Well, I know it's not trivial to make the compilers catch these
things, so yay for you and others putting in all the effort on this as
well.

That said, making sense of the error message isn't completely trivial
either. I've been seeing a few cases recently of some of the new
compiler tooling (I pinged you earlier on a CFI one) causing errors
that developers aren't really sure how to address.  I know sometimes
it's not easy to surface the errors with context to what was wrong,
but at the risk of intense bike shedding, is there some way to provide
something like "Likely array bounds error" instead of just "BRK
handler: Fatal exception"?

> Was a patch sent to fix this driver?

I think YongQin is looking into it (either setting the nr_sensors
value to 2 or dropping the second sensor access).

thanks
-john
  
Kees Cook Feb. 2, 2023, 7:10 p.m. UTC | #7
On Thu, Feb 02, 2023 at 10:56:29AM -0800, John Stultz wrote:
> That said, making sense of the error message isn't completely trivial
> either. I've been seeing a few cases recently of some of the new
> compiler tooling (I pinged you earlier on a CFI one) causing errors
> that developers aren't really sure how to address.  I know sometimes
> it's not easy to surface the errors with context to what was wrong,
> but at the risk of intense bike shedding, is there some way to provide
> something like "Likely array bounds error" instead of just "BRK
> handler: Fatal exception"?

Yeah, this is a result of the size trade-off that resulted in config
CONFIG_UBSAN_TRAP -- there ends up being no message about what went
wrong. I'd really like to have cleaner handling of this -- perhaps what
was done for KCFI could be applied to UBSAN as well, though this is an
area I don't know well myself. (i.e. encoding "this was a UBSAN trap"
in the trap itself.)

Sami or Ard, is this something that could be improved for arm64?
  
Ard Biesheuvel Feb. 2, 2023, 7:20 p.m. UTC | #8
On Thu, 2 Feb 2023 at 20:10, Kees Cook <keescook@chromium.org> wrote:
>
> On Thu, Feb 02, 2023 at 10:56:29AM -0800, John Stultz wrote:
> > That said, making sense of the error message isn't completely trivial
> > either. I've been seeing a few cases recently of some of the new
> > compiler tooling (I pinged you earlier on a CFI one) causing errors
> > that developers aren't really sure how to address.  I know sometimes
> > it's not easy to surface the errors with context to what was wrong,
> > but at the risk of intense bike shedding, is there some way to provide
> > something like "Likely array bounds error" instead of just "BRK
> > handler: Fatal exception"?
>
> Yeah, this is a result of the size trade-off that resulted in config
> CONFIG_UBSAN_TRAP -- there ends up being no message about what went
> wrong.

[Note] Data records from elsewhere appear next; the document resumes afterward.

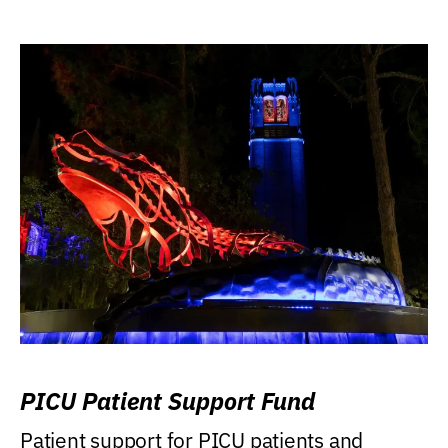
PICU Patient Support Fund
Patient support for PICU patients and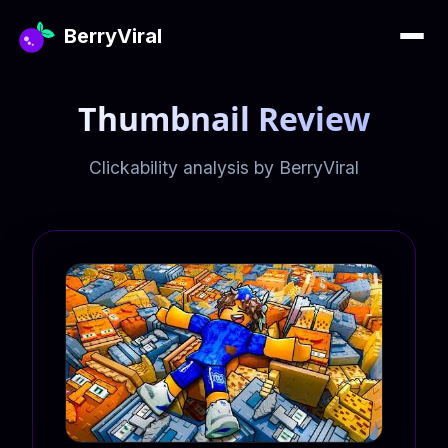
BerryViral
Thumbnail Review
Clickability analysis by BerryViral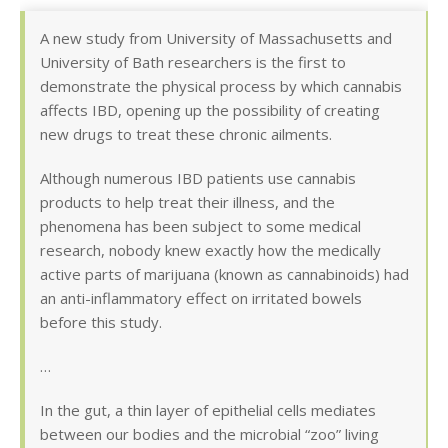
A new study from University of Massachusetts and
University of Bath researchers is the first to
demonstrate the physical process by which cannabis
affects IBD, opening up the possibility of creating
new drugs to treat these chronic ailments.
Although numerous IBD patients use cannabis
products to help treat their illness, and the
phenomena has been subject to some medical
research, nobody knew exactly how the medically
active parts of marijuana (known as cannabinoids) had
an anti-inflammatory effect on irritated bowels
before this study.
…
In the gut, a thin layer of epithelial cells mediates
between our bodies and the microbial “zoo” living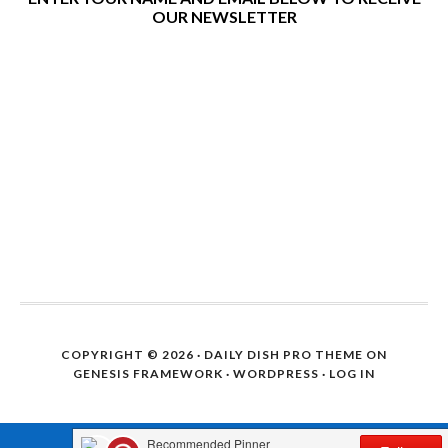
OUR NEWSLETTER
COPYRIGHT © 2026 ·
DAILY DISH PRO THEME
ON
GENESIS FRAMEWORK
·
WORDPRESS
·
LOG IN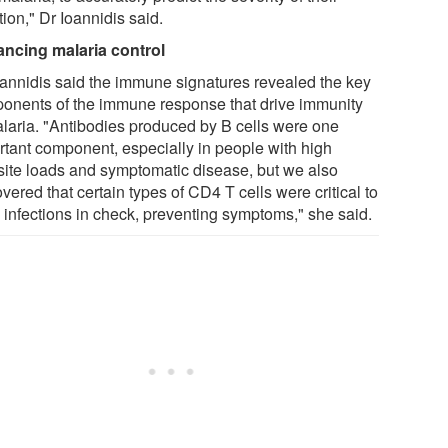
tion," Dr Ioannidis said.
ncing malaria control
oannidis said the immune signatures revealed the key
onents of the immune response that drive immunity
alaria. "Antibodies produced by B cells were one
rtant component, especially in people with high
site loads and symptomatic disease, but we also
vered that certain types of CD4 T cells were critical to
 infections in check, preventing symptoms," she said.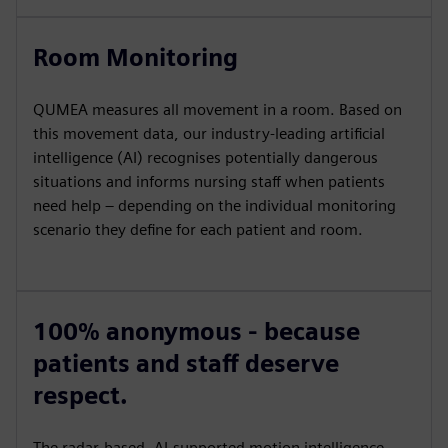
Room Monitoring
QUMEA measures all movement in a room. Based on
this movement data, our industry-leading artificial
intelligence (AI) recognises potentially dangerous
situations and informs nursing staff when patients
need help – depending on the individual monitoring
scenario they define for each patient and room.
100% anonymous - because
patients and staff deserve
respect.
The radar-based, AI-supported motion intelligence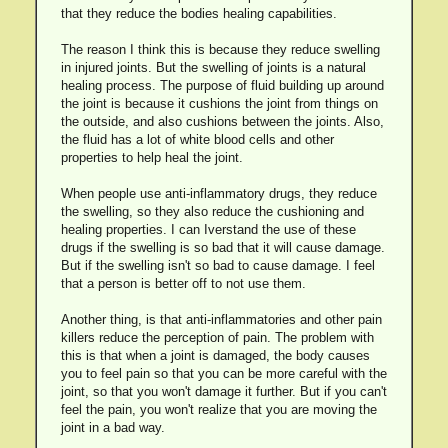
that they reduce the bodies healing capabilities.
The reason I think this is because they reduce swelling
in injured joints. But the swelling of joints is a natural
healing process. The purpose of fluid building up around
the joint is because it cushions the joint from things on
the outside, and also cushions between the joints. Also,
the fluid has a lot of white blood cells and other
properties to help heal the joint.
When people use anti-inflammatory drugs, they reduce
the swelling, so they also reduce the cushioning and
healing properties. I can Iverstand the use of these
drugs if the swelling is so bad that it will cause damage.
But if the swelling isn't so bad to cause damage. I feel
that a person is better off to not use them.
Another thing, is that anti-inflammatories and other pain
killers reduce the perception of pain. The problem with
this is that when a joint is damaged, the body causes
you to feel pain so that you can be more careful with the
joint, so that you won't damage it further. But if you can't
feel the pain, you won't realize that you are moving the
joint in a bad way.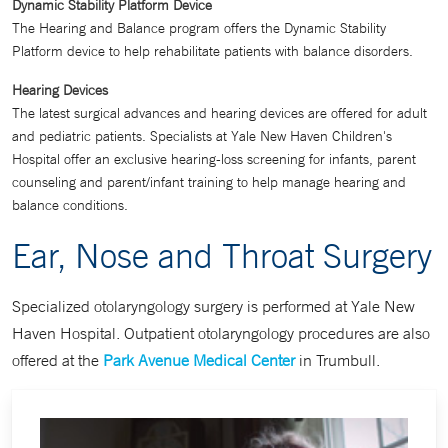
Dynamic Stability Platform Device
The Hearing and Balance program offers the Dynamic Stability
Platform device to help rehabilitate patients with balance disorders.
Hearing Devices
The latest surgical advances and hearing devices are offered for adult
and pediatric patients. Specialists at Yale New Haven Children's
Hospital offer an exclusive hearing-loss screening for infants, parent
counseling and parent/infant training to help manage hearing and
balance conditions.
Ear, Nose and Throat Surgery
Specialized otolaryngology surgery is performed at Yale New
Haven Hospital. Outpatient otolaryngology procedures are also
offered at the
Park Avenue Medical Center
in Trumbull.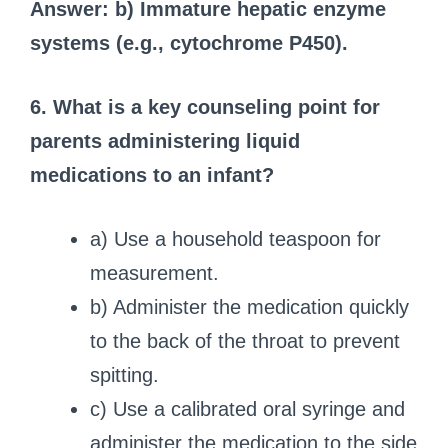
Answer: b) Immature hepatic enzyme
systems (e.g., cytochrome P450).
6. What is a key counseling point for
parents administering liquid
medications to an infant?
a) Use a household teaspoon for
measurement.
b) Administer the medication quickly
to the back of the throat to prevent
spitting.
c) Use a calibrated oral syringe and
administer the medication to the side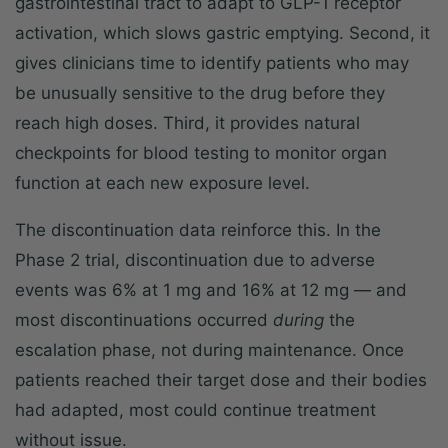
gastrointestinal tract to adapt to GLP-1 receptor
activation, which slows gastric emptying. Second, it
gives clinicians time to identify patients who may
be unusually sensitive to the drug before they
reach high doses. Third, it provides natural
checkpoints for blood testing to monitor organ
function at each new exposure level.
The discontinuation data reinforce this. In the
Phase 2 trial, discontinuation due to adverse
events was 6% at 1 mg and 16% at 12 mg — and
most discontinuations occurred
during
the
escalation phase, not during maintenance. Once
patients reached their target dose and their bodies
had adapted, most could continue treatment
without issue.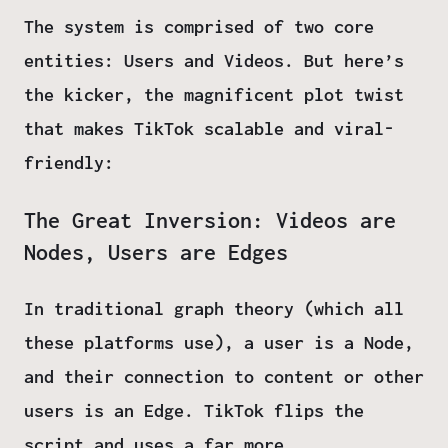
The system is comprised of two core
entities:
Users
and
Videos
. But here’s
the kicker, the magnificent plot twist
that makes TikTok scalable and viral-
friendly:
The Great Inversion: Videos are
Nodes, Users are Edges
In traditional graph theory (which all
these platforms use), a user is a
Node
,
and their connection to content or other
users is an
Edge
. TikTok flips the
script and uses a far more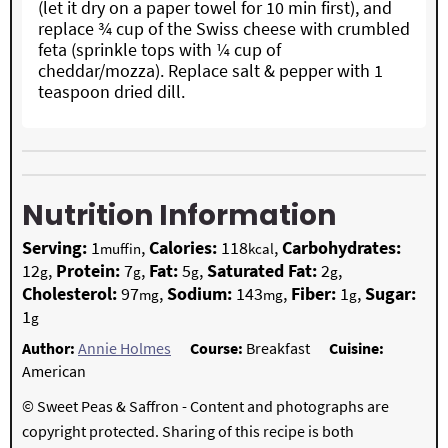
(let it dry on a paper towel for 10 min first), and
replace ¾ cup of the Swiss cheese with crumbled
feta (sprinkle tops with ¼ cup of
cheddar/mozza). Replace salt & pepper with 1
teaspoon dried dill.
Nutrition Information
Serving:
1
,
Calories:
118
,
Carbohydrates:
muffin
kcal
12
,
Protein:
7
,
Fat:
5
,
Saturated Fat:
2
,
g
g
g
g
Cholesterol:
97
,
Sodium:
143
,
Fiber:
1
,
Sugar:
mg
mg
g
1
g
Author:
Annie Holmes
Course:
Breakfast
Cuisine:
American
© Sweet Peas & Saffron - Content and photographs are
copyright protected. Sharing of this recipe is both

I'd really like to have cleaner handling of this -- perhaps what
> was done for KCFI could be applied to UBSAN as well, though this is an
> area I don't know well myself. (i.e. encoding "this was a UBSAN trap"
> in the trap itself.)
>
> Sami or Ard, is this something that could be improved for arm64?
>

-ENOCONTEXT, so I am going to assume this is about runtime
instrumentation that needs some kind of 'panic' function which it will
invoke if some condition is met that should never occur?

We already use brk with different immediate values in the opcode, so
the arch layer already has what we need. Is this a limitation in the
compiler, perhaps, where it always emits the same brk opcode?
  
Nick Desaulniers Feb. 2, 2023, 7:31 p.m. UTC | #9
On Thu, Feb 2, 2023 at 11:20 AM Ard Biesheuvel <ardb@kernel.org> wrote:
>
> On Thu, 2 Feb 2023 at 20:10, Kees Cook <keescook@chromium.org> wrote:
> >
> > On Thu, Feb 02, 2023 at 10:56:29AM -0800, John Stultz wrote:
> > > That said, making sense of the error message isn't completely trivial
> > > either. I've been seeing a few cases recently of some of the new
> > > compiler tooling (I pinged you earlier on a CFI one) causing errors
> > > that developers aren't really sure how to address.  I know sometimes
> > > it's not easy to surface the errors with context to what was wrong,
> > > but at the risk of intense bike shedding, is there some way to provide
> > > something like "Likely array bounds error" instead of just "BRK
> > > handler: Fatal exception"?
> >
> > Yeah, this is a result of the size trade-off that resulted in config
> > CONFIG_UBSAN_TRAP -- there ends up being no message about what went
> > wrong. I'd really like to have cleaner handling of this -- perhaps what
> > was done for KCFI could be applied to UBSAN as well, though this is an
> > area I don't know well myself. (i.e. encoding "this was a UBSAN trap"
> > in the trap itself.)
> >
> > Sami or Ard, is this something that could be improved for arm64?
> >
>
> -ENOCONTEXT, so I am going to assume this is about runtime
> instrumentation that needs some kind of 'panic' function which it will
> invoke if some condition is met that should never occur?
>
> We already use brk with different immediate values in the opcode, so
> the arch layer already has what we need. Is this a limitation in the
> compiler, perhaps, where it always emits the same brk opcode?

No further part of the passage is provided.